• _SUPPLIED PASSAGE_
The first three parameters consist in context-dependent social roles. The fourth parameter, information type, refers to the nature of the information that is shared. The fifth parameter, transmission principle, describes conditions and constraints that determine what information is shared in given circumstances.

A key thesis of contextual integrity is that assessing the privacy impact of information flows requires the values of all five parameters to be specified. Nissenbaum has found that access control rules not specifying the five parameters are incomplete and can lead to problematic ambiguities.

Nissenbaum also notes that the certain kinds of language can misrepresent the real dynamics of information flows. For example, when the passive voice is used to describe the movement of data, it allows the speaker to gloss over the fact that there is an active agent performing the data transfer.

Some illustrative examples of contextual informational norms in western societies include:
- In a job interview, an interviewer is forbidden from asking a candidate's religious affiliation
- A priest may not share congregants' confessions with anyone
- A U.S. citizen is obliged to reveal gross income to the IRS, under conditions of confidentiality except as required by law
- One may not share a friend's confidences with others, except, perhaps, with one's spouse
- Parents should monitor their children's academic performance

==Example==
Consider the norm: "US residents are required by law to file tax returns with the US Internal Revenue Service containing information, such as, name, address, SSN, gross earnings, etc. under conditions of strict confidentiality."

- Data subject: a US resident
- Sender: the same US resident
- Recipient: the US Internal Revenue Service
- Information type: tax information
- Transmission principle: the recipient will hold the information in strict confidentiality.

Given this norm, we can evaluate a hypothetical scenario and see if it violates the contextual integrity norm: "The US Internal Revenue Service agrees to supply Alice's tax returns to the city newspaper as requested by a journalist at the paper." This hypothetical clearly violates contextual integrity because providing the tax information to the local newspaper would violate the transmission principle under which the information was obtained.

==Applications==
As a conceptual framework, contextual integrity has been used to analyze and understand the privacy implications of socio-technical systems on a wide array of platforms (e.g. Web, smartphone, IoT systems), and has led to many tools, frameworks, and system designs that help study and address these privacy issues.

===Privacy in the public===
In her book Privacy In Context: Technology, Policy, and the Integrity of Social Life, Nissenbaum discusses the privacy issues related to public data, discussing examples like Google Street View privacy concerns and problems caused by converting previously paper-based public records into digital forms stored online. In recent years, similar issues happening in the context of social media have revived the discussion.

The concept of contextual integrity have also influenced the norms of ethics for research work using social media data. Fiesler et al. studied Twitter users' awareness and perception of research work that analyzed Twitter data, reported results in a paper, or even quoted the actual tweets. It turned out that users' concerns were largely dependent on contextual factors, i.e. who is conducting the research, what the study is for, etc., which is in line with the contextual integrity theory.

• _REQUIRED ACTION A_
In the tax-return example in the passage on contextual integrity, who is named as the recipient?
• _REQUIRED ACTION B_
Reproduce the part of the passage on contextual integrity that begins with the words "Nissenbaum also notes" and ends after the words "the data transfer.".
• _REQUIRED ACTION C_
Write what comes next in the passage on contextual integrity, picking up after its final sentence.
The listing has no connection to the passage on contextual integrity.

(Items from a data source)

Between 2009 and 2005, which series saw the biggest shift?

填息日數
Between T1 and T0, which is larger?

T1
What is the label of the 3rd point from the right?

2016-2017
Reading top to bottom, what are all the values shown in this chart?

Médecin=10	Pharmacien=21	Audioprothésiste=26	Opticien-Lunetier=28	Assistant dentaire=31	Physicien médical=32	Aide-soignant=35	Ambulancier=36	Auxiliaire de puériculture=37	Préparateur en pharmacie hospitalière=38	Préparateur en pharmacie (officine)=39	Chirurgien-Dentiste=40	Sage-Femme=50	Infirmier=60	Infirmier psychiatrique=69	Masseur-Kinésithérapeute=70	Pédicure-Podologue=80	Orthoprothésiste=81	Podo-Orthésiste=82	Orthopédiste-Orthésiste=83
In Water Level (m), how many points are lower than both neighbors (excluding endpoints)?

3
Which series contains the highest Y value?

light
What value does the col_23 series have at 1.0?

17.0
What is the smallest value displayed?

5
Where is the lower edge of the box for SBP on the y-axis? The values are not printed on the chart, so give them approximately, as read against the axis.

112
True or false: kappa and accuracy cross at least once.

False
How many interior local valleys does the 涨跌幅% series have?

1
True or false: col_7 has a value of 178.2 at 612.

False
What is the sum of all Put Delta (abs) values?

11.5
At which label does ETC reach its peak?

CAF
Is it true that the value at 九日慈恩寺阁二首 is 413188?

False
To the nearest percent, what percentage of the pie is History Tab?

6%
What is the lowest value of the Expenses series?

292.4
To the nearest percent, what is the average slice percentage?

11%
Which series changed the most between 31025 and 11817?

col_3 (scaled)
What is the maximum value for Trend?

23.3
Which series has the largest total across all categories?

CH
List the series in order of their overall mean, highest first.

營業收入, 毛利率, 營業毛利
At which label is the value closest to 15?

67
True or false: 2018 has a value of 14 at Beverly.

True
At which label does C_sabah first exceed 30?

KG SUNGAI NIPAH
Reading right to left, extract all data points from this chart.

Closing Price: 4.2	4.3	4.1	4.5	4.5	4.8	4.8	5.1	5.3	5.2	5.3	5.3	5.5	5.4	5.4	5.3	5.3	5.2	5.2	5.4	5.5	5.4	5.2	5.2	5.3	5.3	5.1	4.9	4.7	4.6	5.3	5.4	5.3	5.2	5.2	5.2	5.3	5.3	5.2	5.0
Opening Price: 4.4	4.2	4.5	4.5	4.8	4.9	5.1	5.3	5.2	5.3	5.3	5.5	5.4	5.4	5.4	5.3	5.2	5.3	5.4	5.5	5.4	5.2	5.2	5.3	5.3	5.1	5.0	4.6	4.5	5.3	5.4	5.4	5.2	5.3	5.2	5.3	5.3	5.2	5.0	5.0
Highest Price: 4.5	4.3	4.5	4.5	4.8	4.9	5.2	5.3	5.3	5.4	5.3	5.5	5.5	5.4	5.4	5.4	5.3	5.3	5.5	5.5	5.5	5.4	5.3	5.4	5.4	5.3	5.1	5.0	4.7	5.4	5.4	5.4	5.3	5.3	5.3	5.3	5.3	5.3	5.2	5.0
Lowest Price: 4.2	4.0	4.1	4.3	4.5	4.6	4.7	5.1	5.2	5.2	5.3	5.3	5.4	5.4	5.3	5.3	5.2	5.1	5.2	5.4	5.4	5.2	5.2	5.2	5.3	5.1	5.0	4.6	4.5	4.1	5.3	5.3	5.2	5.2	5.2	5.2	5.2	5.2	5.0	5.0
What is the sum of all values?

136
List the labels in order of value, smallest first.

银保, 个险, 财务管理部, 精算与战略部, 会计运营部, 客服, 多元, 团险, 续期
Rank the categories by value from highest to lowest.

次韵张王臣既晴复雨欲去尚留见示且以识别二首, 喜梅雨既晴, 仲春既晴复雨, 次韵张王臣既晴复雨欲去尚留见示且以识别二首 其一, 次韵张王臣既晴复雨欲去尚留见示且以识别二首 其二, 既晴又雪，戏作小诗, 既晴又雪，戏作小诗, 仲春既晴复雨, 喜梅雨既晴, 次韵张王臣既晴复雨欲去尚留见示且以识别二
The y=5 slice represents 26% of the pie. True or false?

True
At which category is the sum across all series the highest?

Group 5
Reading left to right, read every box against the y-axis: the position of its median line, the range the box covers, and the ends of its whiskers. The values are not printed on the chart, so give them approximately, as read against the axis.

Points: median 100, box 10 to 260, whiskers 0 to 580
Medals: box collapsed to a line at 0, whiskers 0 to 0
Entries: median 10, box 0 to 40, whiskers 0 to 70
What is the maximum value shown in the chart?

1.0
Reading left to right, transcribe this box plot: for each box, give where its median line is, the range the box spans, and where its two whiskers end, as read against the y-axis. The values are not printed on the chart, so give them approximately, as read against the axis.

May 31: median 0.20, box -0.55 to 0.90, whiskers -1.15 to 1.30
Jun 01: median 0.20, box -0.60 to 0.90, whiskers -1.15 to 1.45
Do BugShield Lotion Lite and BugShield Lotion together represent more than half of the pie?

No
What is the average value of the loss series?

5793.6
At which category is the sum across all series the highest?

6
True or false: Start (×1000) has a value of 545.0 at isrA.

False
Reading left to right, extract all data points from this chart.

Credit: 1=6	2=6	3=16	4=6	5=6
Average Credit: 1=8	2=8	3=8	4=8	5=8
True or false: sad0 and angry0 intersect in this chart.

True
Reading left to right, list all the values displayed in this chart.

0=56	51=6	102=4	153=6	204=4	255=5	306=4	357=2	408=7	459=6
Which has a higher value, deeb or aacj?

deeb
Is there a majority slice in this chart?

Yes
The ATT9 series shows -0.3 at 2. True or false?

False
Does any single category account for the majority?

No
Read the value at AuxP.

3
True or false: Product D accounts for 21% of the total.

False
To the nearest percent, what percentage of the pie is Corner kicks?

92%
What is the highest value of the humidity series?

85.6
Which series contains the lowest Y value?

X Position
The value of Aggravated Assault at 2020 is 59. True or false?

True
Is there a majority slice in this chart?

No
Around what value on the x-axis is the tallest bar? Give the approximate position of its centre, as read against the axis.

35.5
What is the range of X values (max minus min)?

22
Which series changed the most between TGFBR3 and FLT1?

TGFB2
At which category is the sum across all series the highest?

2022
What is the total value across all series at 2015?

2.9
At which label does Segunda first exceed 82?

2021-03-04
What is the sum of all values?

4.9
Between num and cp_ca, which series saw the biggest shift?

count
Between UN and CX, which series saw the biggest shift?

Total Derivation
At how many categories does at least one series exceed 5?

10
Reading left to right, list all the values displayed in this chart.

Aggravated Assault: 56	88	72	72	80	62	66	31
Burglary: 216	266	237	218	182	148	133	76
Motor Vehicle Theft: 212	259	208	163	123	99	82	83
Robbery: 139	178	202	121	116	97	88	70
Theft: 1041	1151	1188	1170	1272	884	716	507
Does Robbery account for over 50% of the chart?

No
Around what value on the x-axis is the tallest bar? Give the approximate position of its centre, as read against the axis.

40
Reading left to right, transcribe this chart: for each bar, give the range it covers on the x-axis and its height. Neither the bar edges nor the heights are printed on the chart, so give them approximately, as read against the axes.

• _TASK RESPONSE A_
The US Internal Revenue Service.

• _TASK RESPONSE B_
Nissenbaum also notes that the certain kinds of language can misrepresent the real dynamics of information flows. For example, when the passive voice is used to describe the movement of data, it allows the speaker to gloss over the fact that there is an active agent performing the data transfer.

• _TASK RESPONSE C_
===Mobile privacy===
The privacy concerns induced by the collection, dissemination and use of personal data via smartphones have received a large amount of attention from different stakeholders. A large body of computer science research aims to efficiently and accurately analyze how sensitive personal data (e.g. geolocation, user accounts) flows across the app and when it flows out of the phone.

Contextual integrity has been widely referred to when trying to understand the privacy concerns of the objective data flow traces. For example, Primal et al. argued that smartphone permissions would be more efficient if it only prompts the user "when an application's access to sensitive data is likely to defy expectations", and they examined how applications were accessing personal data and the gap between the current practice and users' expectations. Lin et al. demonstrated multiple problematic personal data use cases due to the violation of users' expectations. Among them, using personal data for mobile advertising purposes became the most problematic one. Most users were unaware of the implicit data collection behavior and found it unpleasantly surprising when researchers informed them of this behavior.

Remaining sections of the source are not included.